## What is expected
Note on the material below: return exactly the lines from the line that holds "Given intrinsics fx=1095, fy=1095, cx=640, cy=274" through the line that holds "the tunnel light", and leave out each picture.

## Source material
- Opening Delimiter -

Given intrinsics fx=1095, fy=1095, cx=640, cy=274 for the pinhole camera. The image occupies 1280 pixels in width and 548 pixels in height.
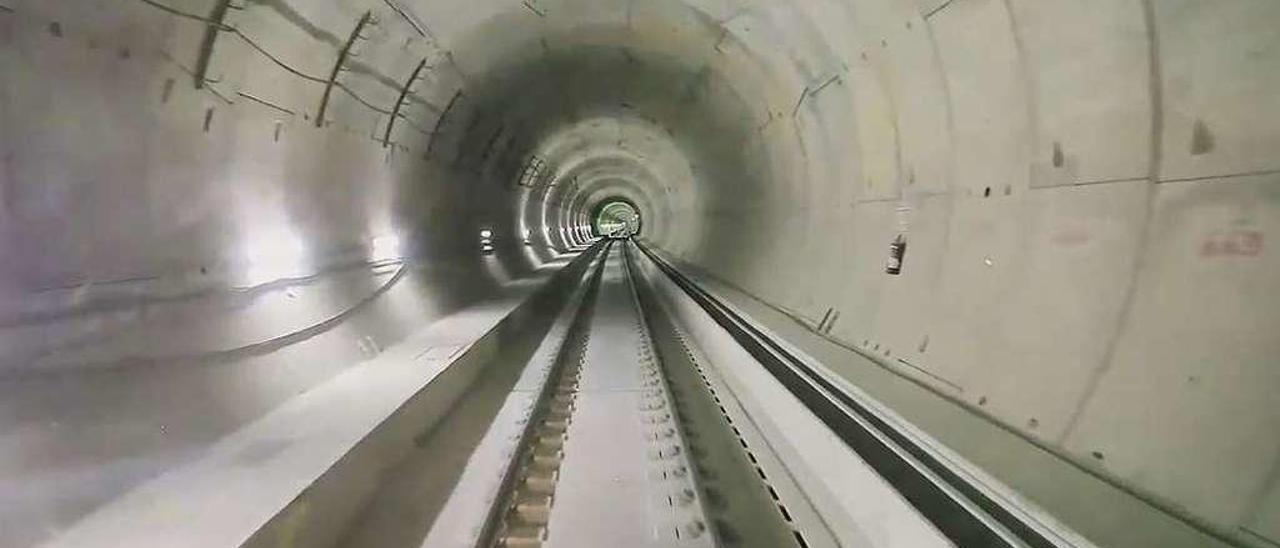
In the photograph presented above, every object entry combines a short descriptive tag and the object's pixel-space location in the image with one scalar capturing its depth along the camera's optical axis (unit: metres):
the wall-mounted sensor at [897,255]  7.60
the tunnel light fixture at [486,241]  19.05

- Closing Delimiter -
- Opening Delimiter -

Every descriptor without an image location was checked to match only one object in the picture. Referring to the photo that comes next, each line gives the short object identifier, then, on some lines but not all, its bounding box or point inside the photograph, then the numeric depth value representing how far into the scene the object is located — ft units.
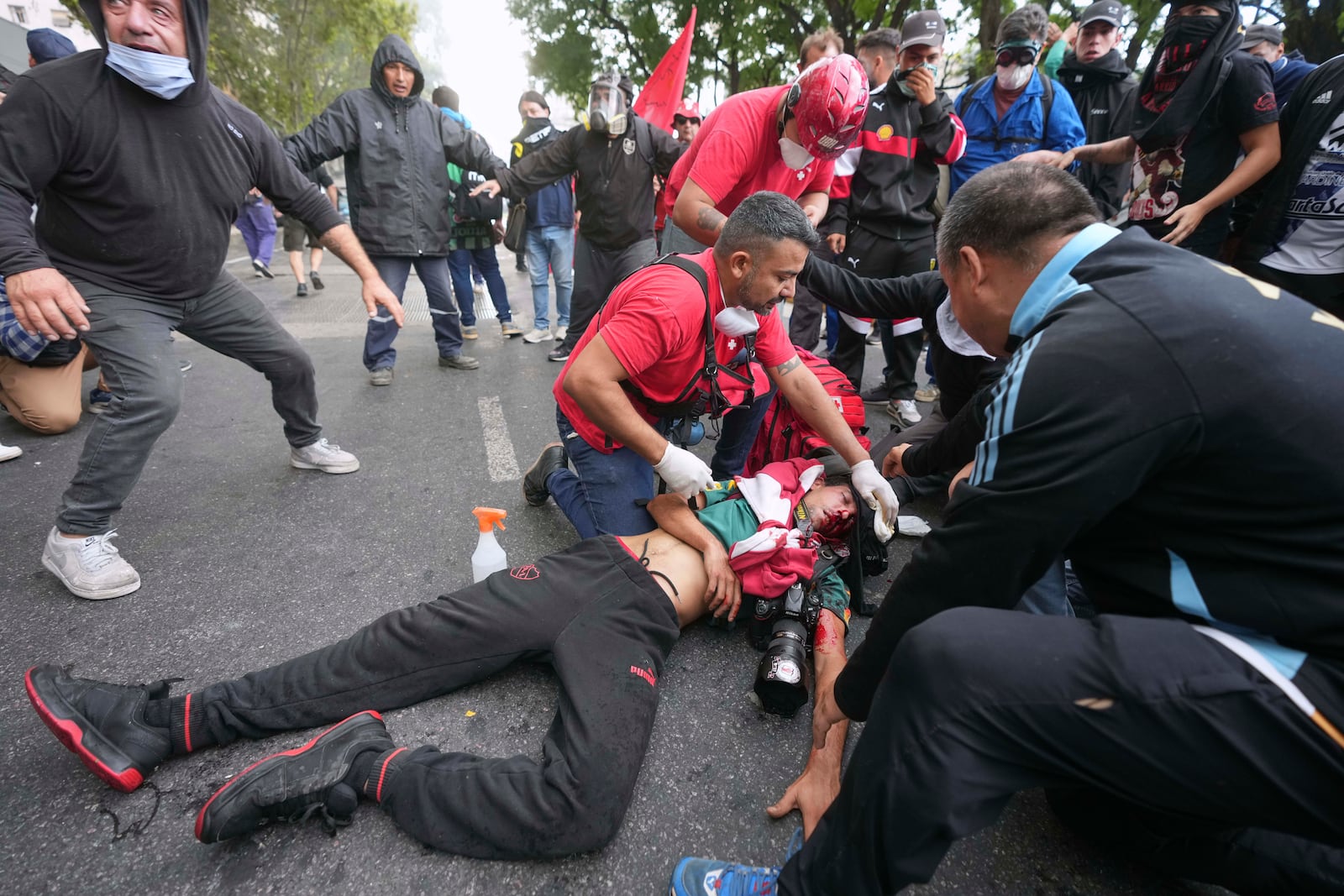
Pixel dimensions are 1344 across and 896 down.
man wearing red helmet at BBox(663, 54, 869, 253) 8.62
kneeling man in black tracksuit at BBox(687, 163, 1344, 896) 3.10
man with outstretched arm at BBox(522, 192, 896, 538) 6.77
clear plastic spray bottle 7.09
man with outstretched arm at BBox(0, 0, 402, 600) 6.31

- Closing Delimiter -

## Final answer
Given intrinsics fx=1095, fy=1095, cx=640, cy=274 for the pinhole camera. The image occupies 1280 pixels in width and 548 pixels in height.
In the photograph presented above, every object entry combines a short descriptive tag and the object's pixel-space location in the image with one scalar capturing its depth along the camera's optical axis (unit: metres):
the wall-mounted sensor at [897,255]  7.60
the tunnel light fixture at [486,241]  19.05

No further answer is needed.